A Small Big Promise
The great promise of step 1 of my method is simple: there’s very little you can’t achieve through a miniature thumbnail sketch.
This doesn’t mean that everything will be easy, challenges will arise, but by drawing anything at small scale, even the most seemingly impossible idea becomes approachable.


The Paradise of Negative Space
The key advantage of working on miniatures is clarity.
At such a small scale, there’s very little room for unnecessary details.
Because of this, every line must matter, you’re unconciouslly and naturally forced to make relevant decisions.
This lesson became hardwired for me in 2015 during the final assignment of a Concept Art course. After my thumbnails were approved by the instructors (we had to create five scenes for a short story), I had to work on the larger-scale versions. When I did, I made the mistake of redrawing each scene from scratch, “eye-copying” the approved thumbnails. When I presented the first three pieces to the instructor, he pointed out that some of the original magic had been lost. What was the reason? I added lines and details where there hadn’t been any before, which muddied the negative spaces and made them harder to read. He then advised me to trace my own thumbnails instead, to maintain the clarity of the elements I had already solved.


Spontaneity at its Best
Because of the limited space, my strokes have fewer options during this phase, they must define the drawing within a small area. This constraint encourages spontaneity and strengthens the connection between vision and hand, leaving little room for overplanning or overthinking. Once you’ve solved a character pose, silhouette, or composition at a miniature scale, you can carry that spontaneity into larger drawings, preserving the clarity and energy of the original.
That said, I don’t mean we should stick to our first sketches, on the contrary it enables iteration.



Fail fast, fail cheap
The greatest benefit of working at this small scale is that it allows you to fail quickly and at a low cost.
For many years, my greatest challenge whenever I tried to do a drawing was that I couldn’t bring my vision to life. While external factors may have been involved, it was mostly because I wanted to do it on the first try; if I wanted to do a big drawing, I took a huge piece of paper and tried to do the drawing at that large scale because that is what I wanted, right? Unless I was doing a replica of an existing illustration, when I tried to create my own scene with original characters or compositions, it almost never worked if I went big from scratch.
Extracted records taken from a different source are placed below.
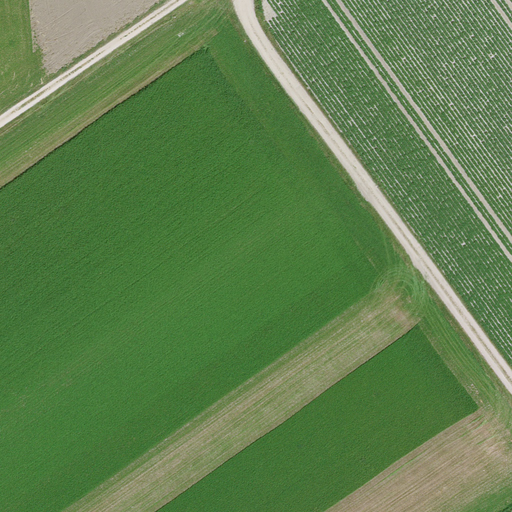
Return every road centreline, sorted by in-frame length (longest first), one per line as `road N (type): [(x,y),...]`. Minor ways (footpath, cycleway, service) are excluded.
road 1 (track): [(247,0),(280,75),(511,392)]
road 2 (track): [(0,126),(189,0)]
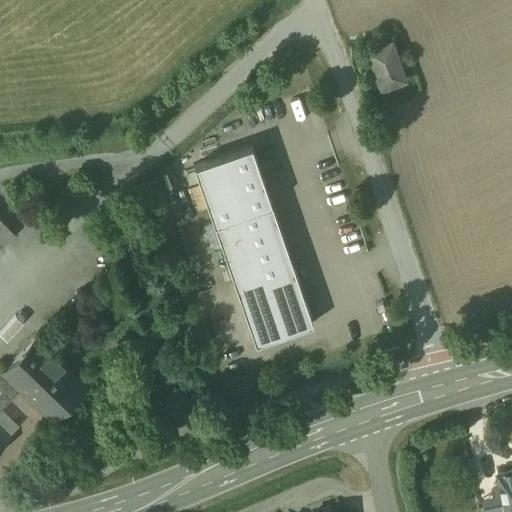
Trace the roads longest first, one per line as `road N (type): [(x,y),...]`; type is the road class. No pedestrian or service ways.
road 1 (residential): [(445,389),(323,0)]
road 2 (secondary): [(363,416),(108,511)]
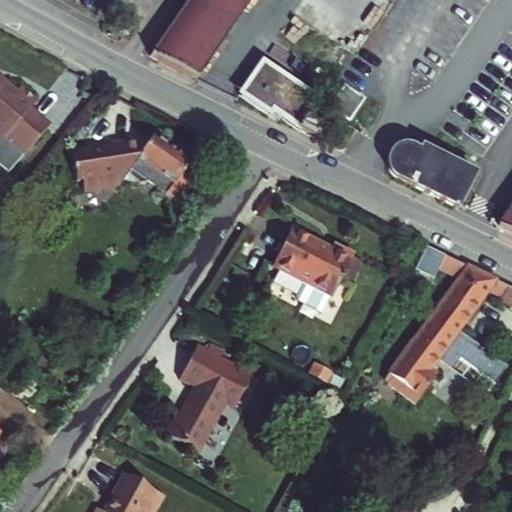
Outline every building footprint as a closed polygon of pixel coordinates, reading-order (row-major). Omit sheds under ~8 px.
[(511,176),(481,226),(511,240),(511,0),(182,0),(146,52),(185,81),(242,0),(511,0),(511,176)] [(316,106),(258,67),(238,98),(295,137),(316,106)] [(0,167),(3,170),(19,152),(13,147),(20,140),(25,145),(46,122),(27,105),(34,97),(17,83),(12,88),(1,78),(0,78),(0,167)] [(133,181),(162,206),(182,184),(168,173),(175,165),(140,136),(110,144),(111,148),(65,161),(72,180),(78,179),(82,189),(120,179),(133,181)] [(379,176),(447,209),(462,176),(409,150),(404,158),(397,155),(389,156),(382,161),(378,169),(379,176)] [(276,229),(261,261),(272,265),(264,280),(286,291),(289,298),(313,307),(321,288),(325,290),(342,251),(317,240),(314,247),(276,229)] [(448,272),(426,314),(459,331),(481,288),(495,295),(500,285),(435,251),(429,263),(448,272)] [(426,314),(406,352),(438,369),(442,361),(456,368),(461,358),(502,379),(511,359),(511,358),(459,331),(426,314)] [(243,361),(187,332),(168,367),(184,376),(170,402),(164,399),(151,424),(187,443),(200,418),(195,415),(208,391),(223,399),(243,361)] [(391,388),(425,408),(442,379),(434,375),(438,369),(406,352),(391,378),(396,381),(391,388)] [(144,482),(111,463),(92,502),(84,503),(79,511),(118,511),(124,502),(133,506),(144,482)]
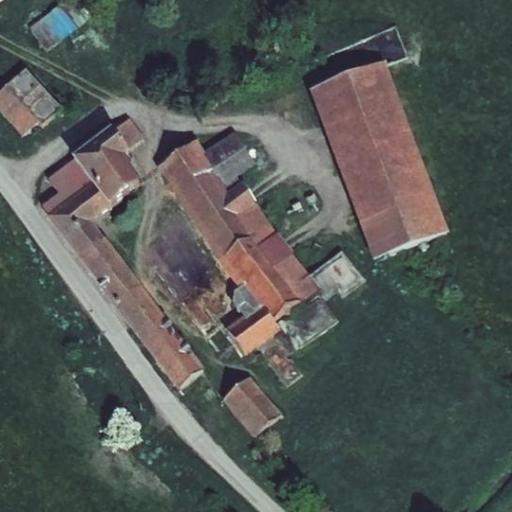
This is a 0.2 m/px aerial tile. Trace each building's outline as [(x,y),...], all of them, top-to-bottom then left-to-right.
[(35,28),(53,53),(83,30),(66,6),(35,28)] [(294,26),(267,48),(291,74),(317,51),(294,26)] [(40,58),(2,86),(33,122),(48,110),(55,118),(76,103),(40,58)] [(462,229),(402,65),(325,95),(387,258),(462,229)] [(55,200),(195,380),(216,365),(97,208),(146,170),(131,147),(155,128),(141,110),(64,169),(75,185),(55,200)] [(202,125),(175,143),(181,152),(177,156),(262,278),(243,292),(258,310),(239,323),(259,348),(293,322),(290,318),(292,316),(294,314),(296,313),(302,314),(305,315),(305,309),(307,305),(333,287),(261,173),(240,188),(214,151),(204,137),(208,133),(202,125)] [(246,128),(214,151),(240,188),(261,173),(256,164),(268,156),(246,128)] [(260,371),(233,395),(267,435),(295,412),(260,371)]
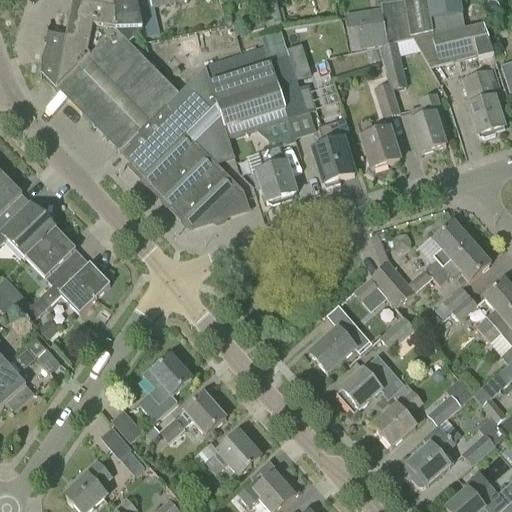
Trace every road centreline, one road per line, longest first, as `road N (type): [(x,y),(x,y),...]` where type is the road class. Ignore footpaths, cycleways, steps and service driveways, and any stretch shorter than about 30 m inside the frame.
road 1 (residential): [(170,280),(478,173)]
road 2 (unclassified): [(373,511),(340,471),(323,466),(170,280)]
road 3 (residential): [(2,511),(170,280)]
road 4 (unclassified): [(170,280),(37,139),(3,84)]
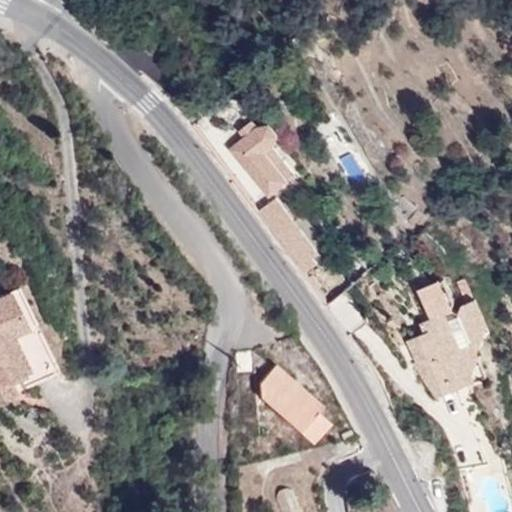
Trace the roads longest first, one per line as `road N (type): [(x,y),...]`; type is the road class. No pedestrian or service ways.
road 1 (tertiary): [(98,55),(149,101),(300,297),(416,511)]
road 2 (residential): [(98,55),(100,81),(132,158),(228,289),(212,511)]
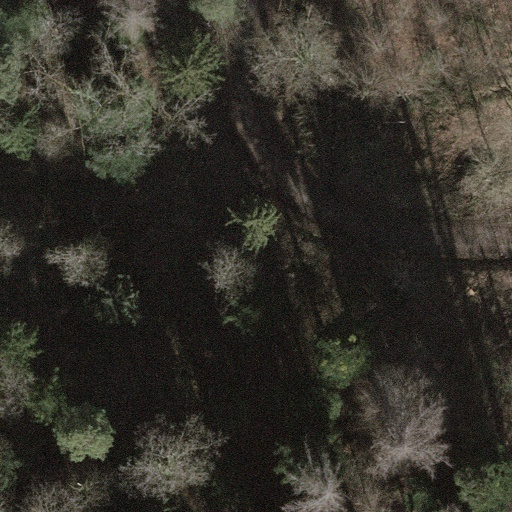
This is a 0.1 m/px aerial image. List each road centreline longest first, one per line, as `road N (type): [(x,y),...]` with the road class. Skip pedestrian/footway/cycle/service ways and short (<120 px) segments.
road 1 (track): [(511,240),(366,227),(266,171),(256,141)]
road 2 (track): [(256,141),(206,0)]
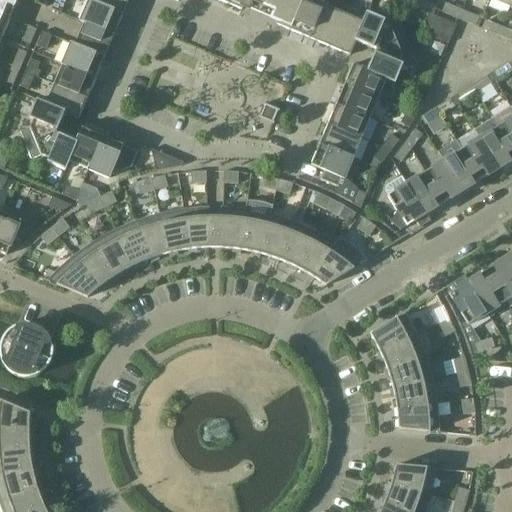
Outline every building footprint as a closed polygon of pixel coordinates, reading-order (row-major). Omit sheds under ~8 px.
[(0,0),(0,13),(10,18),(17,0),(0,0)] [(55,0),(52,9),(61,13),(66,0),(55,0)] [(89,0),(89,1),(123,15),(128,0),(89,0)] [(243,7),(260,15),(266,0),(230,0),(229,5),(242,10),(243,7)] [(266,0),(260,15),(278,22),(276,25),(289,30),(302,0),(266,0)] [(302,0),(289,30),(309,39),(323,5),(310,0),(302,0)] [(421,0),(419,0),(416,8),(431,14),(435,5),(421,0)] [(84,23),(79,34),(109,47),(123,15),(89,1),(81,22),(84,23)] [(459,19),(462,10),(448,4),(444,13),(459,19)] [(343,14),(323,5),(309,39),(329,47),(343,14)] [(462,10),(459,19),(473,26),(477,17),(462,10)] [(0,37),(2,38),(10,18),(0,13),(0,37)] [(366,13),(362,22),(363,22),(355,41),(356,42),(376,50),(406,38),(400,21),(386,15),(384,20),(366,13)] [(350,56),(356,42),(355,41),(363,22),(362,22),(343,14),(329,47),(350,56)] [(427,29),(447,21),(429,14),(425,23),(427,29)] [(447,21),(427,29),(430,36),(448,44),(456,25),(447,21)] [(498,36),(502,27),(487,21),(484,30),(498,36)] [(30,44),(37,29),(29,26),(22,41),(30,44)] [(511,31),(502,27),(498,36),(511,41),(511,31)] [(36,45),(46,49),(51,36),(42,32),(36,45)] [(71,44),(62,65),(96,79),(109,47),(79,34),(75,45),(71,44)] [(406,38),(376,50),(367,71),(386,79),(386,80),(395,84),(402,66),(407,69),(413,55),(406,38)] [(12,66),(20,69),(26,54),(18,51),(12,66)] [(25,72),(34,76),(40,63),(31,59),(25,72)] [(511,71),(511,68),(509,63),(495,71),(500,79),(511,71)] [(87,99),(96,79),(62,65),(54,85),(87,99)] [(353,65),(345,85),(378,99),(386,80),(386,79),(367,71),(353,65)] [(20,69),(12,66),(6,81),(13,84),(20,69)] [(34,76),(25,72),(19,86),(29,90),(34,76)] [(472,86),(477,93),(490,85),(485,77),(472,86)] [(79,119),(87,99),(54,85),(46,104),(65,113),(64,113),(79,119)] [(345,85),(336,105),(369,119),(378,99),(345,85)] [(477,93),(472,86),(459,94),(463,101),(477,93)] [(407,111),(416,116),(423,103),(415,98),(407,111)] [(56,134),(64,113),(65,113),(46,104),(37,100),(29,118),(33,120),(30,128),(21,132),(26,146),(56,134)] [(435,109),(440,116),(453,108),(449,100),(435,109)] [(258,117),(272,123),(274,124),(279,111),(264,104),(258,117)] [(361,139),(369,119),(336,105),(328,125),(361,139)] [(492,118),(511,149),(511,109),(511,108),(511,107),(511,106),(492,118)] [(440,116),(435,109),(422,117),(427,124),(440,116)] [(416,116),(407,111),(400,123),(409,128),(416,116)] [(511,161),(511,149),(492,118),(473,130),(479,139),(479,138),(499,169),(511,161)] [(353,159),(361,139),(328,125),(319,145),(353,159)] [(82,128),(76,142),(77,142),(69,161),(69,162),(89,170),(103,137),(82,128)] [(403,145),(410,150),(421,137),(414,131),(403,145)] [(66,171),(69,162),(69,161),(77,142),(76,142),(56,134),(26,146),(31,159),(41,155),(49,159),(47,163),(66,171)] [(382,146),(390,152),(399,141),(391,135),(382,146)] [(123,145),(103,137),(89,170),(109,179),(110,176),(131,168),(138,152),(123,146),(123,145)] [(461,150),(480,181),(499,169),(479,138),(479,139),(461,150)] [(344,179),(353,159),(319,145),(311,165),(324,171),(321,180),(338,187),(342,179),(344,179)] [(410,150),(403,145),(395,156),(402,161),(410,150)] [(390,152),(382,146),(373,158),(381,164),(390,152)] [(155,171),(181,167),(183,163),(152,149),(155,171)] [(443,161),(462,192),(480,181),(461,150),(443,161)] [(462,192),(443,161),(424,173),(444,204),(462,192)] [(206,172),(191,172),(192,184),(206,184),(206,172)] [(238,173),(224,172),(223,184),(238,184),(238,173)] [(444,204),(424,173),(406,184),(426,215),(444,204)] [(165,176),(151,179),(154,191),(168,187),(165,176)] [(262,188),(276,192),(279,180),(265,177),(262,188)] [(415,221),(420,228),(430,222),(426,215),(406,184),(405,185),(400,178),(386,187),(385,192),(387,196),(397,212),(390,221),(401,230),(415,221)] [(151,179),(137,183),(140,194),(154,191),(151,179)] [(290,195),(293,184),(279,180),(276,192),(290,195)] [(62,195),(76,201),(80,191),(66,186),(62,195)] [(367,194),(357,191),(352,203),(360,209),(367,194)] [(111,192),(98,198),(104,209),(117,203),(111,192)] [(313,204),(326,210),(331,200),(318,193),(313,204)] [(62,212),(72,206),(52,197),(48,207),(62,212)] [(86,205),(91,215),(104,209),(98,198),(86,205)] [(339,217),(344,206),(331,200),(326,210),(339,217)] [(240,251),(260,255),(270,216),(273,206),(265,204),(256,202),(247,201),(246,211),(240,251)] [(189,251),(209,249),(207,209),(183,211),(189,251)] [(214,209),(207,209),(209,249),(215,248),(221,249),(222,209),(214,209)] [(246,211),(222,209),(221,249),(240,251),(246,211)] [(183,211),(160,216),(170,254),(189,251),(183,211)] [(33,230),(32,230),(31,228),(31,227),(30,226),(29,224),(27,224),(26,223),(24,222),(23,222),(21,221),(1,213),(0,214),(0,252),(7,256),(14,239),(21,242),(33,230)] [(151,260),(170,254),(160,216),(137,223),(151,260)] [(292,223),(270,216),(260,255),(278,261),(292,223)] [(63,219),(51,228),(59,237),(70,228),(63,219)] [(369,237),(376,227),(364,219),(357,228),(369,237)] [(151,260),(137,223),(115,232),(133,268),(151,260)] [(292,223),(278,261),(296,269),(314,233),(292,223)] [(51,228),(40,237),(47,246),(59,237),(51,228)] [(133,268),(115,232),(94,244),(116,277),(133,268)] [(296,269),(313,278),(335,245),(314,233),(296,269)] [(313,278),(326,287),(367,261),(360,252),(355,247),(348,242),(339,238),(335,245),(313,278)] [(94,244),(74,257),(99,289),(116,277),(94,244)] [(88,298),(99,289),(74,257),(49,282),(88,298)] [(486,271),(505,302),(511,298),(511,272),(504,260),(486,271)] [(468,283),(487,314),(505,302),(486,271),(468,282),(468,283)] [(464,276),(453,282),(458,289),(449,295),(468,326),(487,314),(468,283),(468,282),(464,276)] [(438,324),(449,319),(443,306),(432,312),(438,324)] [(403,314),(370,335),(380,353),(415,335),(403,314)] [(449,319),(438,324),(445,338),(455,332),(449,319)] [(7,339),(7,340),(51,359),(52,359),(53,355),(53,351),(53,347),(52,343),(50,339),(47,335),(44,332),(41,330),(37,328),(33,327),(29,326),(24,327),(20,328),(16,330),(13,332),(10,335),(7,339)] [(415,335),(380,353),(387,371),(424,358),(415,335)] [(51,359),(7,340),(6,344),(5,348),(6,353),(7,357),(8,361),(11,364),(14,367),(17,370),(21,371),(25,373),(30,373),(34,373),(38,371),(42,370),(45,367),(48,364),(51,361),(51,359)] [(477,353),(492,348),(489,340),(474,345),(477,353)] [(424,358),(387,371),(393,390),(431,381),(424,358)] [(456,374),(468,372),(464,358),(453,361),(456,374)] [(468,372),(456,374),(460,389),(471,386),(468,372)] [(397,409),(436,404),(431,381),(393,390),(397,409)] [(463,416),(475,414),(473,399),(461,401),(463,416)] [(0,429),(29,431),(30,414),(0,400),(0,429)] [(436,404),(397,409),(398,430),(438,433),(436,404)] [(0,453),(30,451),(29,431),(0,429),(0,453)] [(30,451),(0,453),(0,476),(33,470),(30,451)] [(391,484),(429,495),(435,469),(396,466),(391,484)] [(33,470),(0,476),(0,500),(0,501),(38,489),(33,470)] [(385,503),(408,511),(423,511),(429,495),(391,484),(385,503)] [(454,502),(465,505),(469,491),(458,488),(454,502)] [(4,511),(34,511),(45,508),(38,489),(0,501),(4,511)] [(463,511),(465,505),(454,502),(450,511),(463,511)] [(408,511),(385,503),(380,511),(408,511)]
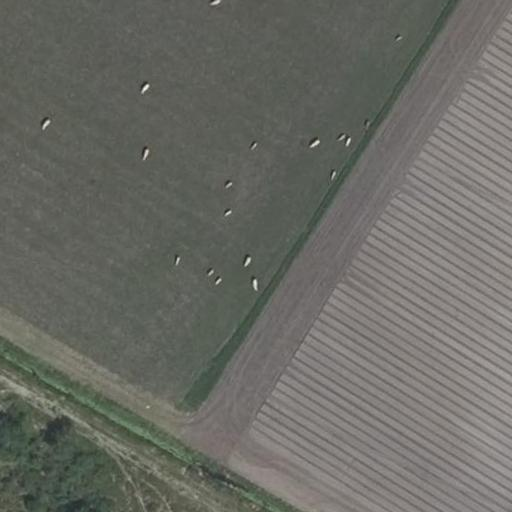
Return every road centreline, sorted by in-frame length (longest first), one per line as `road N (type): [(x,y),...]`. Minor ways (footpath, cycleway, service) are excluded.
road 1 (track): [(383,0),(123,390)]
road 2 (track): [(0,318),(330,511)]
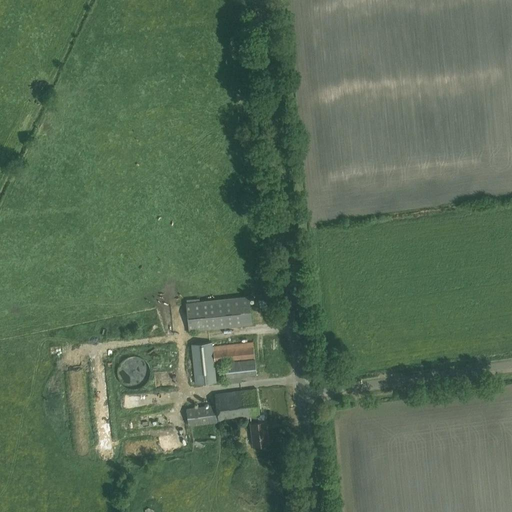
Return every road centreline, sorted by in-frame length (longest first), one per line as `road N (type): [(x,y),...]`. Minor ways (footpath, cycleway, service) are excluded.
road 1 (tertiary): [(301,394),(257,0)]
road 2 (unclassified): [(301,394),(511,364)]
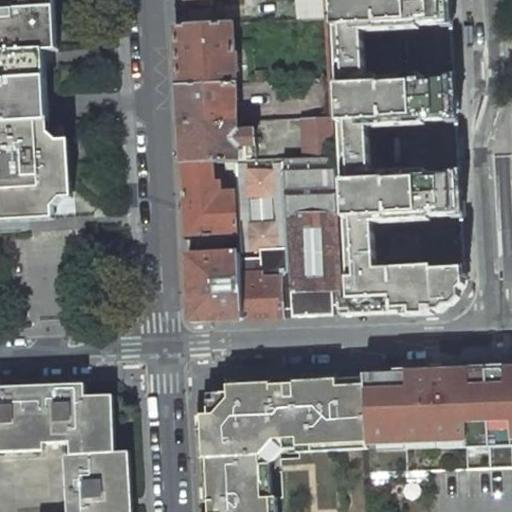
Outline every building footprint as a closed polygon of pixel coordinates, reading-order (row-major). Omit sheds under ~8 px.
[(0,0),(0,223),(55,220),(55,208),(63,200),(74,199),(71,140),(59,141),(50,134),(50,122),(46,52),(58,51),(55,0),(0,0)] [(296,0),(297,20),(327,18),(325,0),(296,0)] [(335,0),(351,299),(342,300),(341,300),(341,306),(342,316),(442,313),(467,287),(462,199),(451,0),(335,0)] [(178,87),(234,84),(234,72),(237,72),(236,53),(233,53),(232,22),(175,26),(178,87)] [(265,71),(253,71),(253,83),(266,82),(265,71)] [(236,123),(234,84),(178,87),(181,125),(236,123)] [(301,119),(303,159),(334,158),(332,117),(301,119)] [(237,133),(236,123),(181,125),(183,163),(213,162),(235,161),(238,161),(237,146),(256,145),(255,132),(237,133)] [(257,161),(256,145),(237,146),(238,161),(257,161)] [(342,290),(336,157),(334,158),(303,159),(284,160),(289,257),(290,293),(342,290)] [(237,193),(215,194),(213,162),(183,163),(188,238),(239,235),(237,193)] [(240,254),(189,257),(192,322),(242,320),(240,276),(241,276),(240,259),(240,254)] [(240,276),(242,320),(283,318),(282,310),(291,310),(290,293),(289,257),(240,259),(241,276),(240,276)] [(342,290),(290,293),(291,310),(292,318),(334,316),(334,306),(341,306),(341,300),(342,300),(342,290)] [(511,372),(487,374),(425,374),(430,471),(511,467),(511,372)] [(198,416),(203,511),(277,511),(277,498),(273,498),(263,498),(261,456),(274,440),(297,438),(298,448),(298,453),(369,449),(366,374),(228,382),(228,393),(208,394),(209,415),(198,416)] [(371,473),(430,471),(425,374),(366,374),(369,449),(371,473)] [(86,384),(0,387),(0,445),(45,444),(71,443),(72,456),(66,456),(69,511),(126,511),(123,453),(116,453),(109,454),(107,396),(87,397),(86,384)] [(114,396),(107,396),(109,454),(116,453),(114,396)] [(274,440),(285,449),(298,448),(297,438),(274,440)] [(274,440),(261,456),(271,465),(285,449),(274,440)] [(0,452),(46,451),(45,444),(0,445),(0,452)] [(133,511),(130,453),(123,453),(126,511),(133,511)] [(263,498),(273,498),(271,465),(261,456),(263,498)]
Many of us know by now that the quickest way to achieve something challenging is through failure, but more importantly, understanding why we failed and nothing allows you more to learn than iteration. This is something working on thumbnails allows me to do. A quick sketch for a composition takes me about 1 or 5 minutes, and by then, I can tell if it’s heading in a good direction or if I need to explore another option. I can fill an entire letter-size page with six thumbnails in 15 minutes, and I know for sure that my final work comes from those explorations. On rare occasions, when inspiration strikes, I might solve it in the first or second sketch. But I don’t take those lucky moments too seriously, whether it takes 5 minutes or more per sketch, what’s important is learning whether your idea works or not before putting great effort and time into it.



Conlusion
These three effects: Negative Space, Spontaneous strokes and Failing fast and cheap are all consequences of the same constraint: drawing at a small scale.
In other words, small scale gives you control over complecity.
Should we stop here? Absolutely not, and that is why Step 2 exists but it stands on the shoulders of this one.